Residents were fuming after receiving £70 fines – when double-yellow lines were painted UNDERNEATH their parked cars.
Locals claim workers getting on thei hands and knees to paint the lines beneath their vehicles.
The five bay parking spaces have been used by residents a 35-flat block since it opened 25 years ago.
Concerned residents last week saw borough council signs put up warning that works were going to take place.
But they say they were twice reassured by the council that double yellow lines would not be painted.

But now, two pensioners living in George Hall Court in Swindon, Wilts., have been handed £70 parking fines for parking outside the block – just hours after double yellows were painted.
Don Connell, 70, who has lived in the Cavendish Square block of flats since July 2017, has sworn not to pay the ticket.
He said: “This is discrimination. He [the line painter] has gone down on his hands and knees to come and do this.”
And his neighbour Colin Dent, 82, said he was also handed a parking fine – when he left his car outside the block after picking up his granddaughter from school.
He said: “I’m 82 – this is the first ticket I’ve ever had.”
Swindon Borough Council said they had simply restored the double yellow lines that had been in place before the Cavendish Square development, which began ten years ago in 2008.

The council said that a resident had complained that parking there posed a “road safety hazard”.
But Maggie Hathaway-Mills, vice-chairman of the Tenants Association for Sheltered Housing (TASH), said that the small section of road has been de-facto parking for George Hall Court residents for over 20 years.
The 65-year-old said: “People have been parking there since it opened 25 years ago.
“That’s always been our allocated parking. Those five spaces are the only ones we’ve got.”
She added that parking their cars in the nearby Cavendish Square car parks could invalidate their insurance.
Maggie said residents have received little communication from the council about the works.

Workers in a borough council-branded truck had left up signs last week warning about the works.
But when quizzed by TASH about the plans, the borough’s Highways and Sheltered Housing Departments assured the group that there were no plans to paint double yellow lines along the road.
The signs were removed, but reappeared just days later, prompting TASH to meet with Swindon Borough Council’s head of sheltered housing, Mark Barnet.
Speaking of the meeting with Mr Barnet, Maggie said: “Again, we got told it wasn’t going to happen.

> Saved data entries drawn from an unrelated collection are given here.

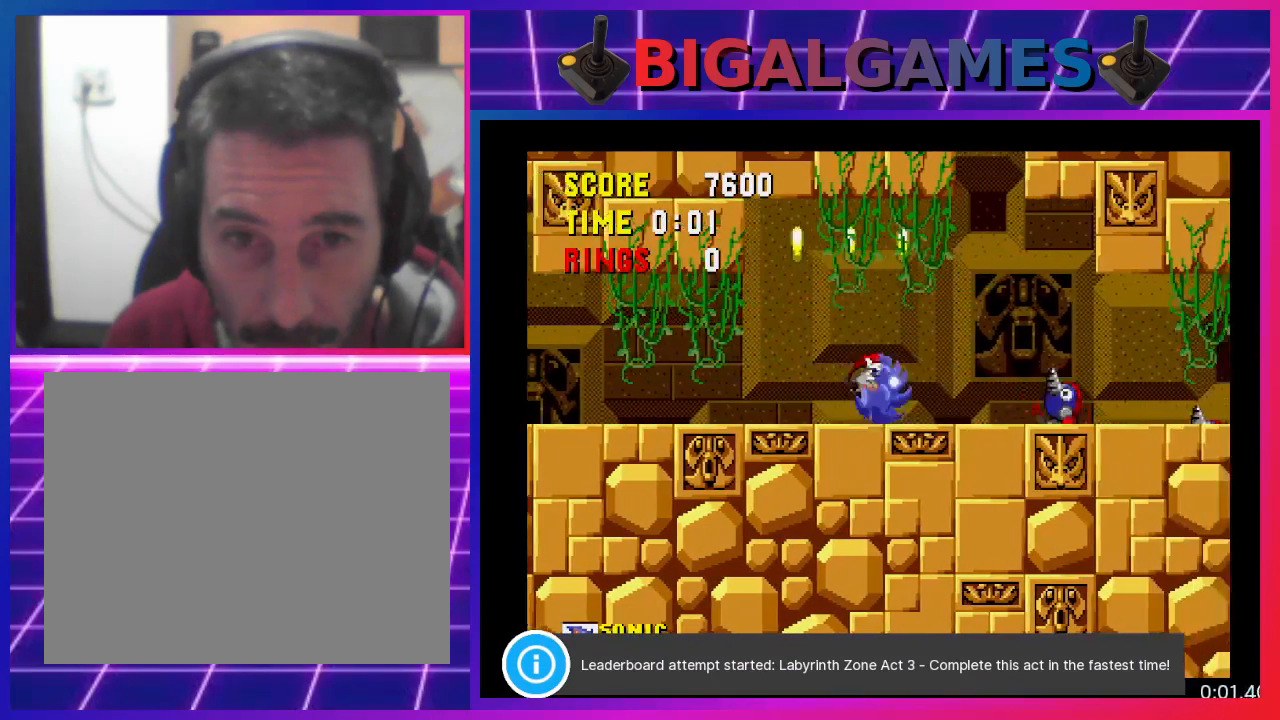
{"buttons": [], "events": [[33, "DPAD_DOWN", "up"]]}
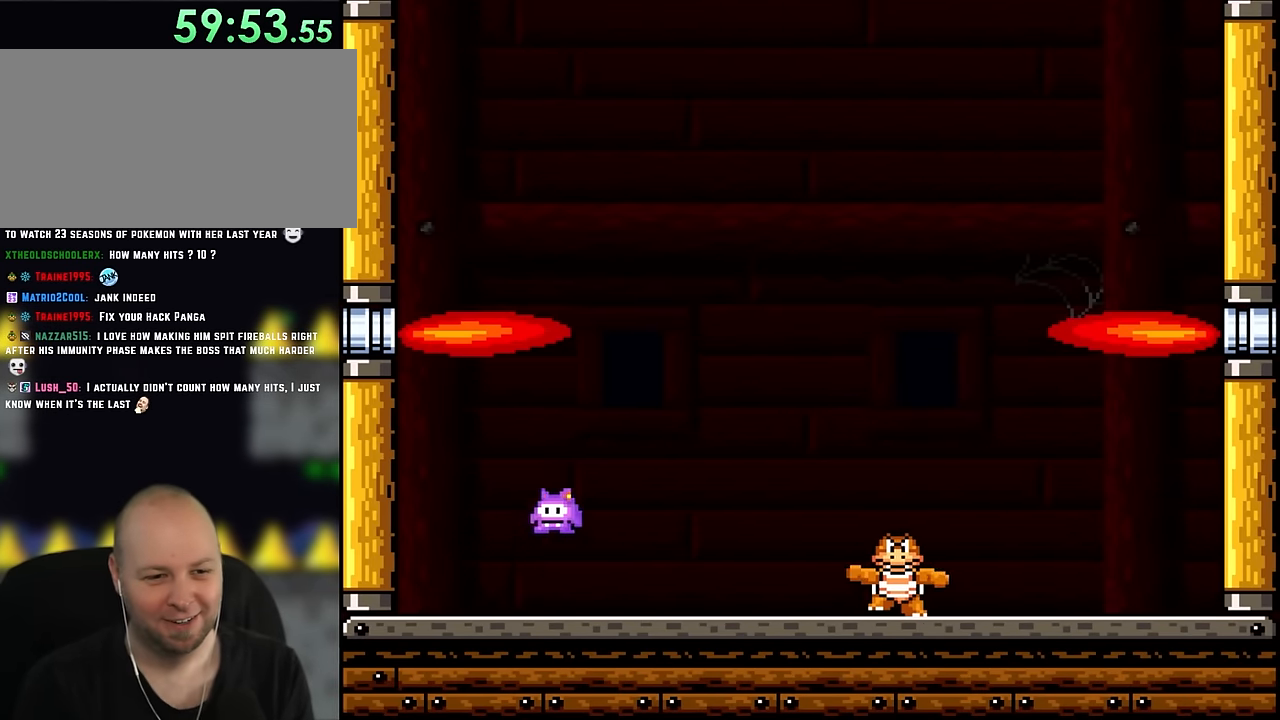
Gameplay with a controller (Nintendo layout); each line is a JSON object with the inputs held at the frame after it (dt_ms = milliseconds from this image to that frame). "events" lists button and stick changes between this image and that frame as [ms after this image, input, new state], when the widget could be followed in between. Not read: L3 R3.
{"dt_ms": 500, "buttons": ["X", "DPAD_UP"], "events": [[133, "A", "up"], [266, "A", "down"], [416, "A", "up"], [500, "DPAD_RIGHT", "up"], [500, "DPAD_UP", "down"]]}
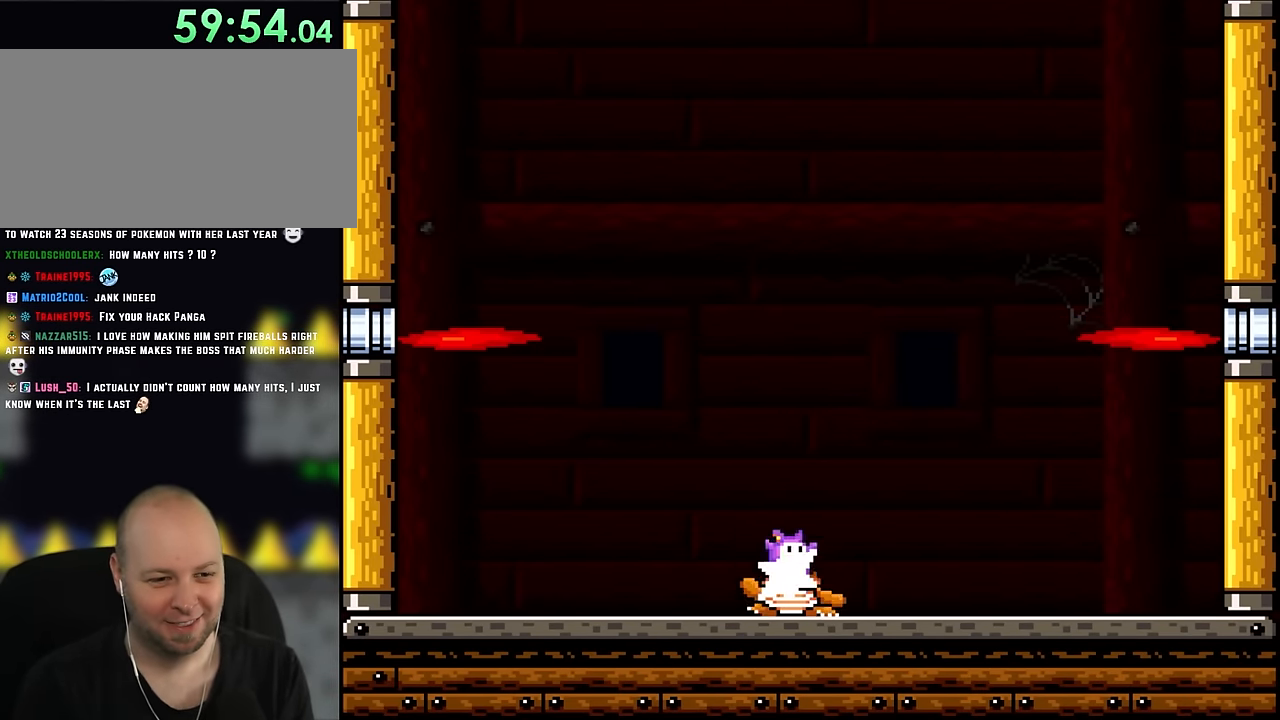
{"dt_ms": 500, "buttons": ["X", "DPAD_LEFT"], "events": [[33, "DPAD_LEFT", "down"], [33, "DPAD_UP", "up"], [150, "A", "down"], [333, "A", "up"]]}
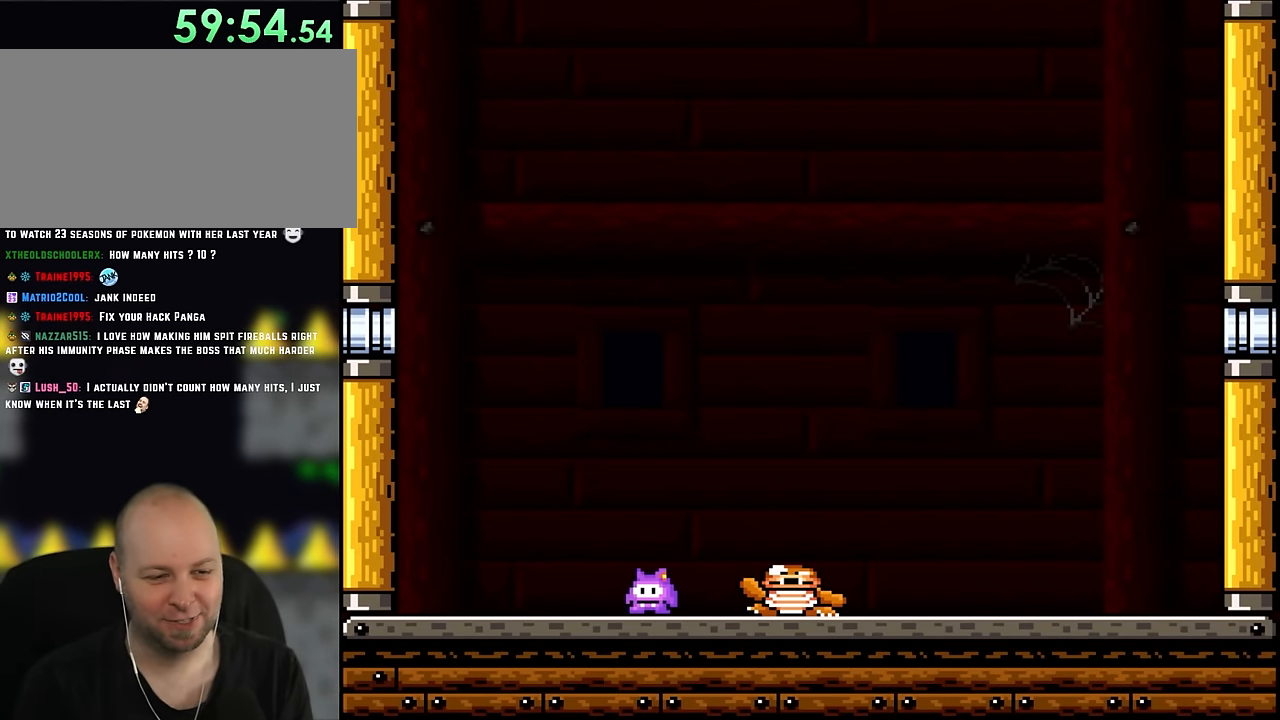
{"dt_ms": 500, "buttons": ["Y"], "events": [[33, "DPAD_UP", "down"], [66, "DPAD_LEFT", "up"], [66, "DPAD_UP", "up"], [100, "DPAD_RIGHT", "down"], [100, "X", "up"], [100, "Y", "down"], [250, "DPAD_RIGHT", "up"]]}
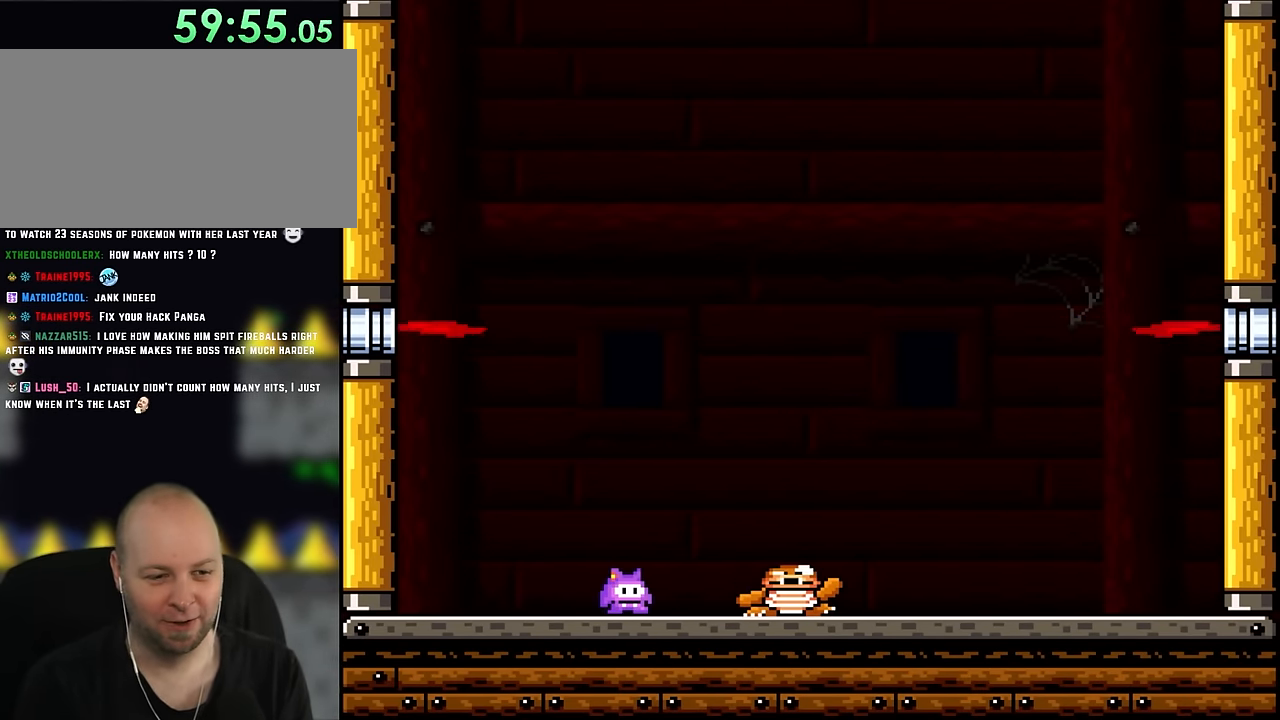
{"dt_ms": 500, "buttons": ["Y"], "events": []}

Then less than 24 hours later they do this.
“It’s unbelievable. There have been no signs, no notices.”
Swindon Borough Council said that a Traffic Regulation Order had been in place for Royston Road – at least since the area was redeveloped in the 1990s.
A spokesman said: “Unfortunately, for some reason the yellow lines on this particular section of the road were removed a few years ago.
“We believe this was at some point during the Cavendish Square redevelopment.
“We recently received a complaint from a member of the public about cars being parked in Royston Road creating a road safety hazard.
“It was then after examining our records that it became apparent the yellow lines had not been replaced.
“Our workmen put out signs warning residents that the lines would be repainted two weeks before the start of the works.
“These were repeatedly removed or vandalised with vehicles being parked in their place.
“We appreciate the frustration of residents, but the parking restrictions are in place to ensure road safety and to allow traffic to flow freely along Royston Road.”